Of those who applied for a mortgage, 50% of all applicants saw it withdrawn by the provider while they were in the process of applying. Specifically, this hit 49% of homebuyers, and 32% of those who were remortgaging. But, this rose to 61% for property investors.

Meanwhile, the majority (54%) of property investors were turned down for a mortgage following affordability checks. This issue only affected 32% of those remortgaging, and 50% of homebuyers. Evidently, mainstream lenders appear to have limited appetite for riskier borrowers.

This is understandable albeit, probably short-sighted. If access to capital is restricted for property investors, that’ll likely lead to fewer landlords providing desperately needed rental stock. Conversion projects that could turn run-down high streets into thriving communities may be stopped in their tracks. Efforts to bring old homes up to modern environmental standards could be delayed, leading to costly repercussions.

Fortunately, there are reasons to be optimistic. Opportunity for property investors could be on the horizon. Of all the mortgage applicants we surveyed, investors were by far the most likely to look for alternative lenders to help them fund their purchases. Nearly 7 in 10 (68%) property investors are willing to look elsewhere, which is just as well considering how active they plan on being.
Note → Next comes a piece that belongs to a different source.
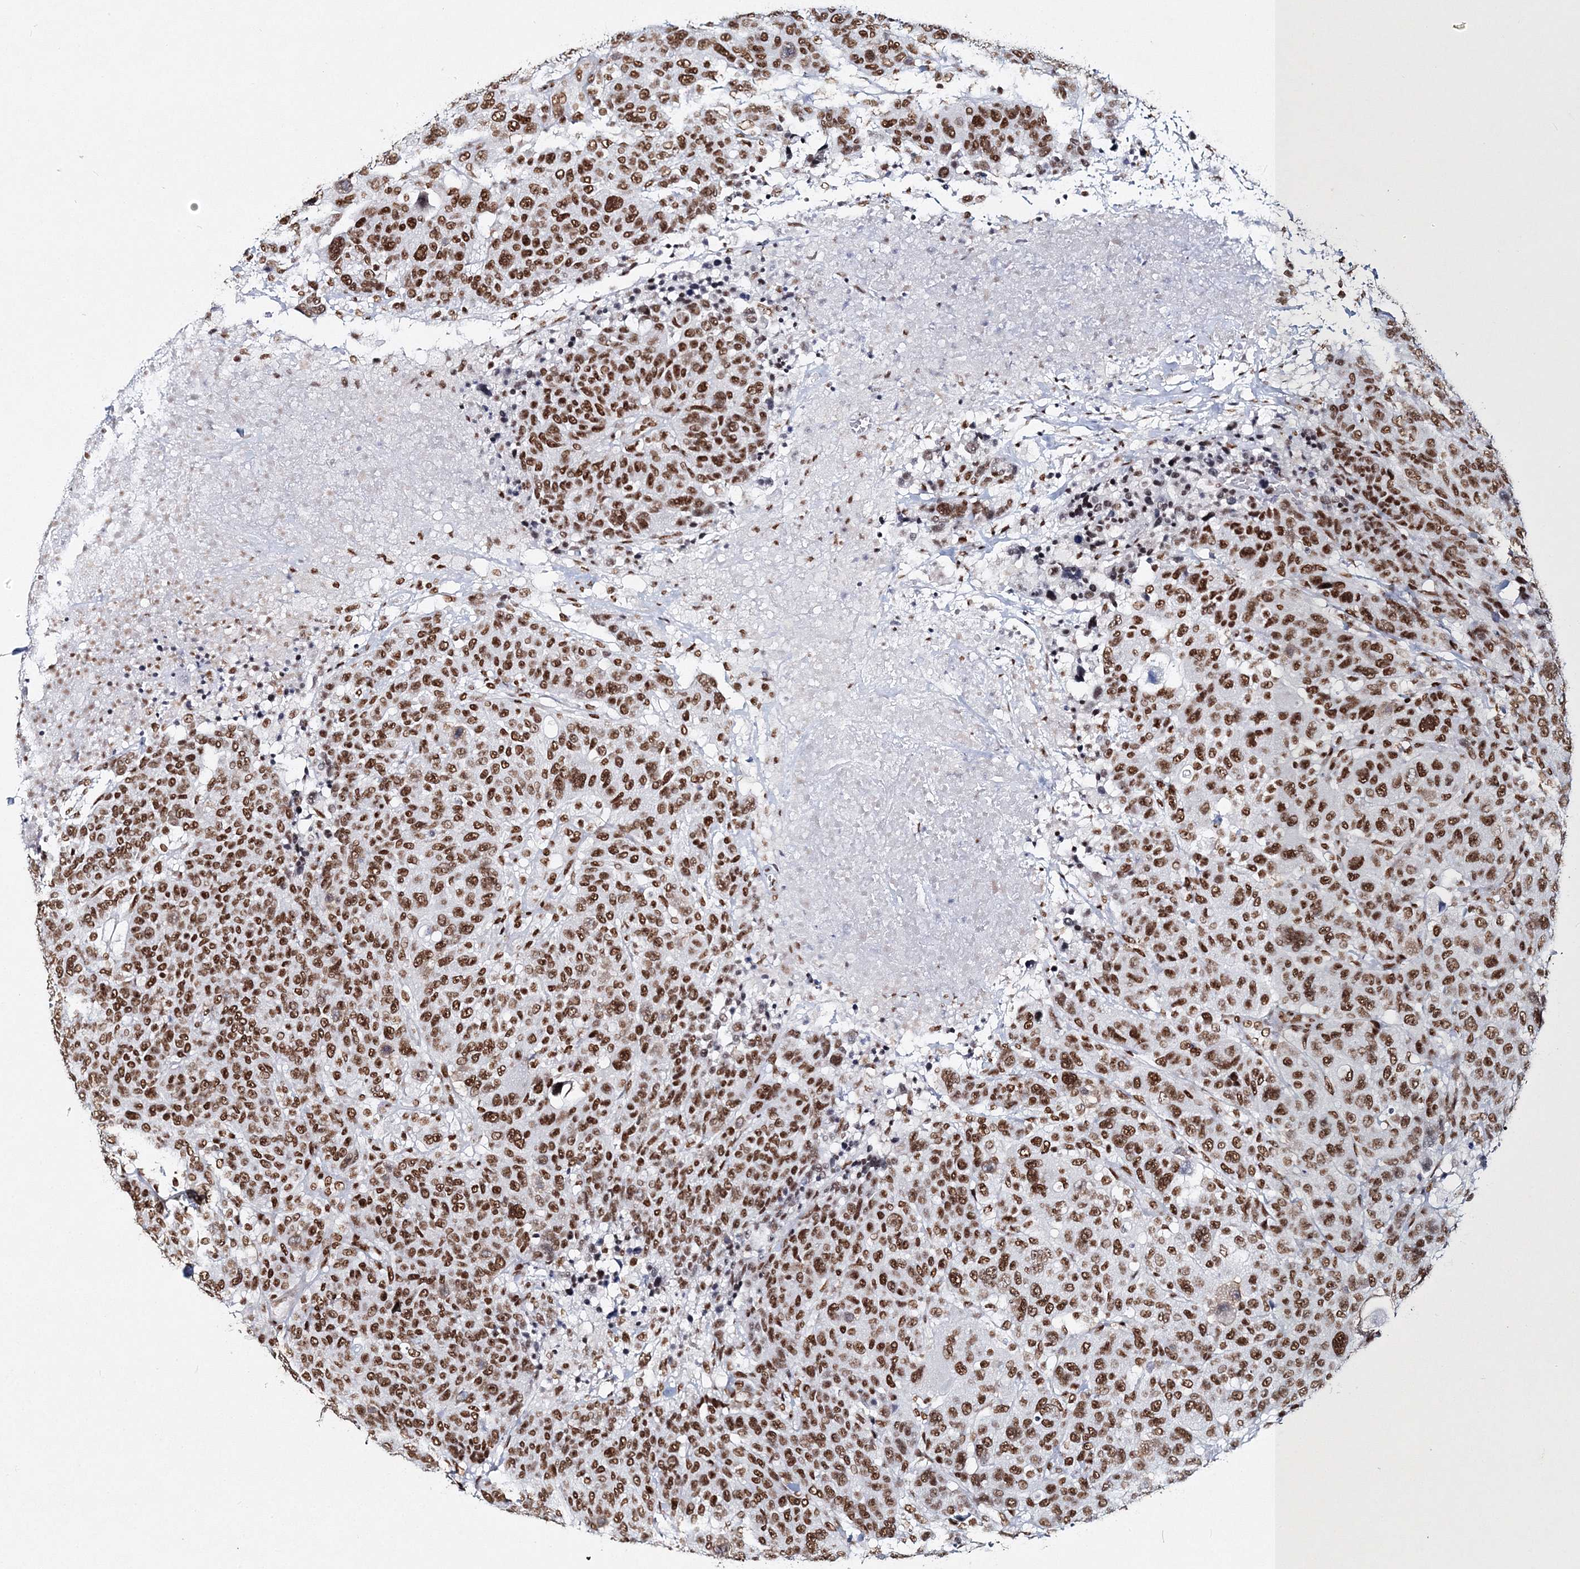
{"staining": {"intensity": "strong", "quantity": ">75%", "location": "nuclear"}, "tissue": "breast cancer", "cell_type": "Tumor cells", "image_type": "cancer", "snomed": [{"axis": "morphology", "description": "Duct carcinoma"}, {"axis": "topography", "description": "Breast"}], "caption": "Strong nuclear protein expression is present in approximately >75% of tumor cells in breast cancer (invasive ductal carcinoma).", "gene": "QRICH1", "patient": {"sex": "female", "age": 37}}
Despite having the best luck on the high street, only 43% of remortgage applicants are looking to purchase a new property when house prices fall, rising to 54% for homebuyers. But, 64% of investors are keen to expand their portfolios should prices drop.

For alternative, or specialist lenders, now may be the time to prepare for a flurry of activity. House sellers are cutting prices at the fastest rate in over a decade, according to Rightmove. We’re even seeing notable reductions in London, where property is rarely available at a discount.

Now may be an opportune time for borrowers and bespoke lenders to come together in harmony. This should be easy to execute. Specialist lenders like MFS are designed from the ground up to support investors in times when the mainstream options have all but closed shop.

We all need to act quickly though. Over the long-term, property prices rarely stay subdued for long. With inflation slowing down, and interest rates potentially nearing their peak, it may only be a matter of time until the wider market regains its confidence.